Bitcoin a toujours été extrêmement volatil, mais l’implication des investisseurs institutionnels sur le marché a probablement exacerbé cette volatilité et créé un canal entre le marché de la cryptographie et les marchés traditionnels.Crédit: Bloomberg
Il a perdu près de 1 000 milliards de dollars de valeur en six semaines, le produit phare des actifs cryptographiques, Bitcoin, ayant chuté d’environ 20 % par rapport à son sommet d’environ 126 000 dollars cette année à un peu moins de 90 000 dollars lundi. Depuis, il s’est négocié juste au-dessus de 90 000 dollars, après avoir perdu environ 500 milliards de dollars de valeur marchande depuis son apogée.
Les actifs cryptographiques sont intrinsèquement spéculatifs et volatils. Il s’agit des actifs les plus risqués, extrêmement sensibles à l’environnement extérieur.
Leurs marchés sont cependant de plus en plus institutionnalisés depuis que Trump leur a donné une légitimité en s’engageant à faire des États-Unis la « superpuissance mondiale du Bitcoin » et que sa famille s’est lancée dans le marché. (Eux aussi ont perdu lourdement – près de 3 milliards de dollars de richesse papier dans leur entité World Liberty Financial se sont évaporés – en raison de la chute des prix de la cryptographie).
Les investisseurs institutionnels s’accompagnent de stratégies et de pratiques d’investissement institutionnels, de sorte que beaucoup d’argent a été investi cette année dans des actifs cryptographiques qui sont empruntés, ou qui ont besoin de liquidités, ou qui poursuivent des stratégies liées aux produits dérivés. Il y a également eu un déluge d’argent de détail via des fonds négociés en bourse, qui ont retiré près de 500 milliards de dollars du marché de la cryptographie pendant le ralentissement.
Bitcoin a toujours été extrêmement volatil, mais l’implication des investisseurs institutionnels sur le marché a probablement exacerbé cette volatilité et créé un canal entre le marché de la cryptographie et les marchés traditionnels.
Il est concevable, voire presque certain, que certains investisseurs en cryptographie aient été frappés par des appels de marge en raison de la gravité de la baisse des prix et aient dû mobiliser des liquidités en vendant des actifs plus conventionnels, augmentant ainsi le volume des ventes d’actions, par exemple.

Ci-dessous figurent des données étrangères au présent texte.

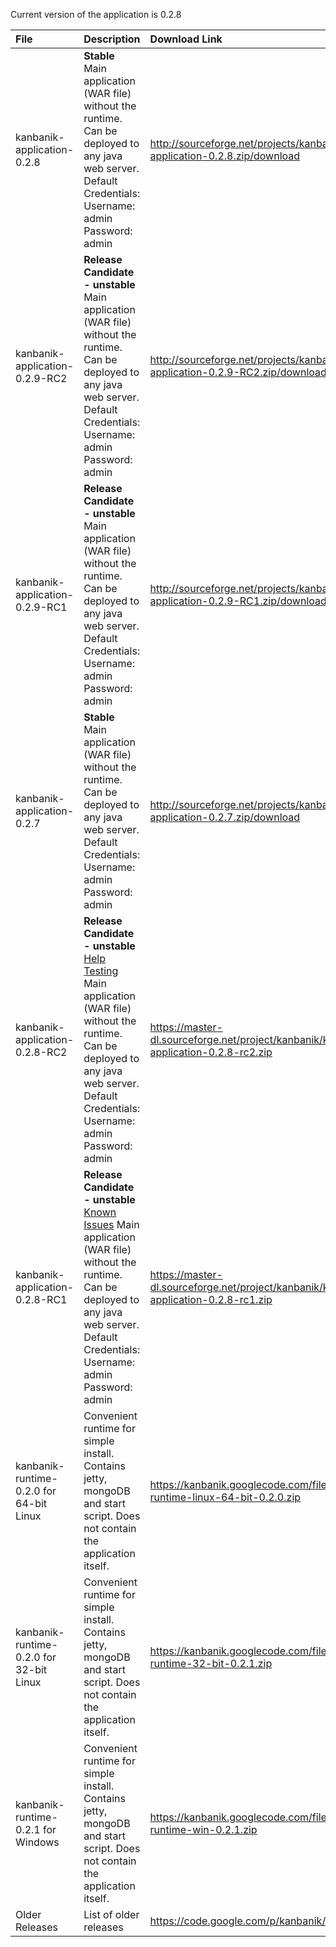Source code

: Current version of the application is 0.2.8

| **File** | **Description** | **Download Link** |
|:---------|:----------------|:------------------|
| kanbanik-application-0.2.8 | **Stable** Main application (WAR file) without the runtime. Can be deployed to any java web server. Default Credentials: Username: admin Password: admin | http://sourceforge.net/projects/kanbanik/files/kanbanik-application-0.2.8.zip/download |
| kanbanik-application-0.2.9-RC2 | **Release Candidate - unstable** Main application (WAR file) without the runtime. Can be deployed to any java web server. Default Credentials: Username: admin Password: admin | http://sourceforge.net/projects/kanbanik/files/kanbanik-application-0.2.9-RC2.zip/download |
| kanbanik-application-0.2.9-RC1 | **Release Candidate - unstable** Main application (WAR file) without the runtime. Can be deployed to any java web server. Default Credentials: Username: admin Password: admin | http://sourceforge.net/projects/kanbanik/files/kanbanik-application-0.2.9-RC1.zip/download |
| kanbanik-application-0.2.7 | **Stable** Main application (WAR file) without the runtime. Can be deployed to any java web server. Default Credentials: Username: admin Password: admin | http://sourceforge.net/projects/kanbanik/files/kanbanik-application-0.2.7.zip/download |
| kanbanik-application-0.2.8-RC2 | **Release Candidate - unstable** [Help Testing](https://code.google.com/p/kanbanik/wiki/RCTesting) Main application (WAR file) without the runtime. Can be deployed to any java web server. Default Credentials: Username: admin Password: admin | https://master-dl.sourceforge.net/project/kanbanik/kanbanik-application-0.2.8-rc2.zip |
| kanbanik-application-0.2.8-RC1 | **Release Candidate - unstable** [Known Issues](https://groups.google.com/forum/#!topic/kanbanik/OqBeo1VQD-A)  Main application (WAR file) without the runtime. Can be deployed to any java web server. Default Credentials: Username: admin Password: admin | https://master-dl.sourceforge.net/project/kanbanik/kanbanik-application-0.2.8-rc1.zip |
| kanbanik-runtime-0.2.0 for 64-bit Linux | Convenient runtime for simple install. Contains jetty, mongoDB and start script. Does not contain the application itself. | https://kanbanik.googlecode.com/files/kanbanik-runtime-linux-64-bit-0.2.0.zip |
| kanbanik-runtime-0.2.0 for 32-bit Linux | Convenient runtime for simple install. Contains jetty, mongoDB and start script. Does not contain the application itself. | https://kanbanik.googlecode.com/files/kanbanik-runtime-32-bit-0.2.1.zip |
| kanbanik-runtime-0.2.1 for Windows | Convenient runtime for simple install. Contains jetty, mongoDB and start script. Does not contain the application itself. | https://kanbanik.googlecode.com/files/kanbanik-runtime-win-0.2.1.zip |
| Older Releases | List of older releases | https://code.google.com/p/kanbanik/downloads/list |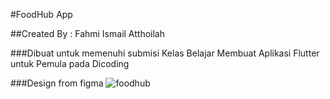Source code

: #FoodHub App

##Created By : Fahmi Ismail Atthoilah

###Dibuat untuk memenuhi submisi Kelas Belajar Membuat Aplikasi Flutter untuk Pemula pada Dicoding

###Design from figma
![foodhub](https://user-images.githubusercontent.com/56238751/158598449-d6ffa89b-95bb-4142-ad08-d58bce6fcd46.png)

Selon la dernière enquête de Bank of America auprès des principaux gestionnaires de fonds, les institutions détenant à peine des liquidités et des actions fortement surpondérées, en particulier les actions liées à l’IA, toute fissure sur les marchés de la cryptographie ou des actions aurait déclenché une ruée vers la sortie des marchés.
Ce n’est pas nécessairement une mauvaise chose que les marchés qui ont fonctionné trop fort et trop vite fassent une pause qui fait exploser un peu l’écume de la bulle de l’IA, si tel est le cas, ou s’adapte à des perspectives différentes en matière de taux d’intérêt et à une économie qui semble vulnérable à une période de stagflation (une inflation croissante coïncidant avec une baisse de la croissance et une hausse du chômage).
En effet, une approche plus prudente et sceptique de l’évaluation des mérites d’investissement des torrents de capitaux propres et de dettes affluant dans l’IA – par opposition aux impacts transformateurs que l’IA pourrait éventuellement avoir – pourrait éviter quelque chose de bien pire pour l’économie réelle qu’une correction matérielle du marché boursier ou l’inversion des gains des prix de la cryptographie de cette année.